(Your objective):
Search the records for "변환된다" and copy each line that holds it.

********

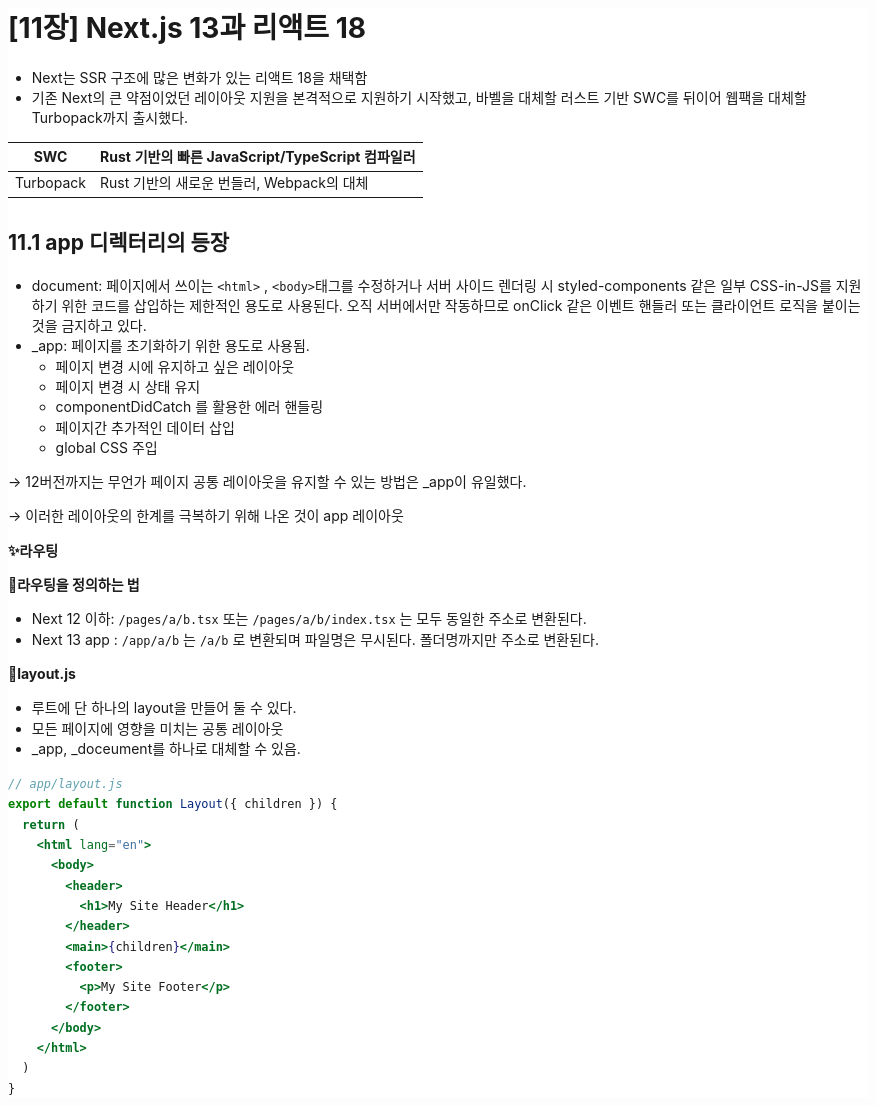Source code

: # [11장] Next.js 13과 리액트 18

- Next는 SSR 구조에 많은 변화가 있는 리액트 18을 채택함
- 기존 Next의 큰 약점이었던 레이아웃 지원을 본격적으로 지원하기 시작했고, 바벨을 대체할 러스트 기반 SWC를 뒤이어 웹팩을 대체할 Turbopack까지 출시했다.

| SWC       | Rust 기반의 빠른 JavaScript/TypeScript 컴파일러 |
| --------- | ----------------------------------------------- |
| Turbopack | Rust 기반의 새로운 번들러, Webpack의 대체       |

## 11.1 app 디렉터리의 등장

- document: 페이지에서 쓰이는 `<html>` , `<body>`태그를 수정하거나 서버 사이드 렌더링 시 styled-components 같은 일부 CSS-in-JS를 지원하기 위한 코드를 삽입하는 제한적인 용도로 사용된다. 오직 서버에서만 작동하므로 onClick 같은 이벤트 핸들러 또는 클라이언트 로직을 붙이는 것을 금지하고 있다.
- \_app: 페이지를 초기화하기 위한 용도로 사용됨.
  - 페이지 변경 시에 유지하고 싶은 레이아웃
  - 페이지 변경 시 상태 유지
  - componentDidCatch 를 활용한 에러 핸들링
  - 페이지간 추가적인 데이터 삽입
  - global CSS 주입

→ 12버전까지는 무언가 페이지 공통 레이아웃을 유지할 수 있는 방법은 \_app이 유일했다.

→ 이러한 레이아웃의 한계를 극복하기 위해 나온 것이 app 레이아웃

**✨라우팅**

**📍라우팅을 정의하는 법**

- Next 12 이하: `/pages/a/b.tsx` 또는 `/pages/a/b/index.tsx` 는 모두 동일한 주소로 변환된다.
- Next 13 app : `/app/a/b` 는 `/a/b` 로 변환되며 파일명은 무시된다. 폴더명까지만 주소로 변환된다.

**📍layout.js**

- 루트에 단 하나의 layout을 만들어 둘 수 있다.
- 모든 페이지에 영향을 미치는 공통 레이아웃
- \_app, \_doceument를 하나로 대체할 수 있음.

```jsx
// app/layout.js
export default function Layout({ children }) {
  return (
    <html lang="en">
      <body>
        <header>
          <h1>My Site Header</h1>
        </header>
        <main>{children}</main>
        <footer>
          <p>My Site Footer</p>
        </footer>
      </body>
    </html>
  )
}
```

********

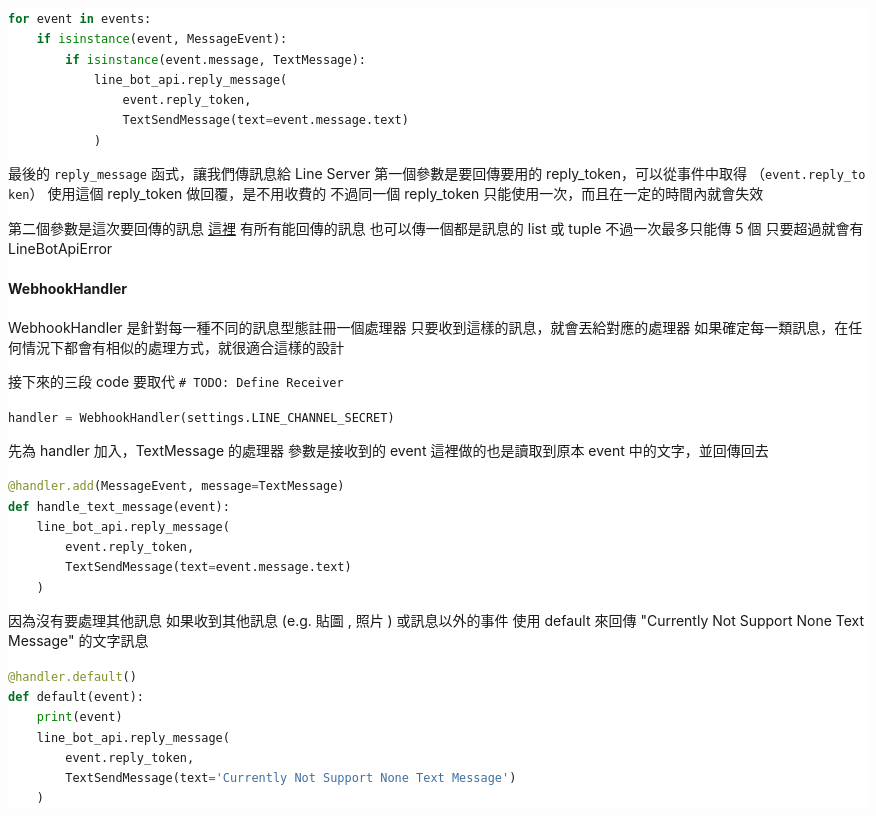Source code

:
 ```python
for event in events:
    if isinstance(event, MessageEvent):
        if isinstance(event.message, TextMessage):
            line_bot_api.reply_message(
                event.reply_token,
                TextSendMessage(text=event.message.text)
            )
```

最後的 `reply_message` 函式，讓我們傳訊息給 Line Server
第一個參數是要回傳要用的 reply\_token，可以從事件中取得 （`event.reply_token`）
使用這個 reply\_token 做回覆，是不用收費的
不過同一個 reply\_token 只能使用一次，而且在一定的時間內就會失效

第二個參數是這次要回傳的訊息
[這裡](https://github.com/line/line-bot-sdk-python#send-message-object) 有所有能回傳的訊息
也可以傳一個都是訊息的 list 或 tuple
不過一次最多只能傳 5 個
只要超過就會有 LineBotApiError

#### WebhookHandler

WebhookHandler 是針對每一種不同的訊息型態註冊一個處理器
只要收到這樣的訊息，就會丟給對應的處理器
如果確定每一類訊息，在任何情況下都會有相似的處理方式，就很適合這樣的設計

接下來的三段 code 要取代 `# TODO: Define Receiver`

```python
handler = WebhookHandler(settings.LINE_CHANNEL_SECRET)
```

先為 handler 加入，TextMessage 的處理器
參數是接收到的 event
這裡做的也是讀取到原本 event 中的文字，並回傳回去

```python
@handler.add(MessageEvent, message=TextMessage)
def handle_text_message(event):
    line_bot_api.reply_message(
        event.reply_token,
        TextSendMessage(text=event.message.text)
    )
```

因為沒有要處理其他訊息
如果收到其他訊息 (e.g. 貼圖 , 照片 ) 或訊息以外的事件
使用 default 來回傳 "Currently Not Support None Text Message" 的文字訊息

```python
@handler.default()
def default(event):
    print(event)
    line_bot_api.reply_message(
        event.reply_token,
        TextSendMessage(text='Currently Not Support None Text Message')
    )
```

********

(Answer for the task):
- Next 12 이하: `/pages/a/b.tsx` 또는 `/pages/a/b/index.tsx` 는 모두 동일한 주소로 변환된다.
- Next 13 app : `/app/a/b` 는 `/a/b` 로 변환되며 파일명은 무시된다. 폴더명까지만 주소로 변환된다.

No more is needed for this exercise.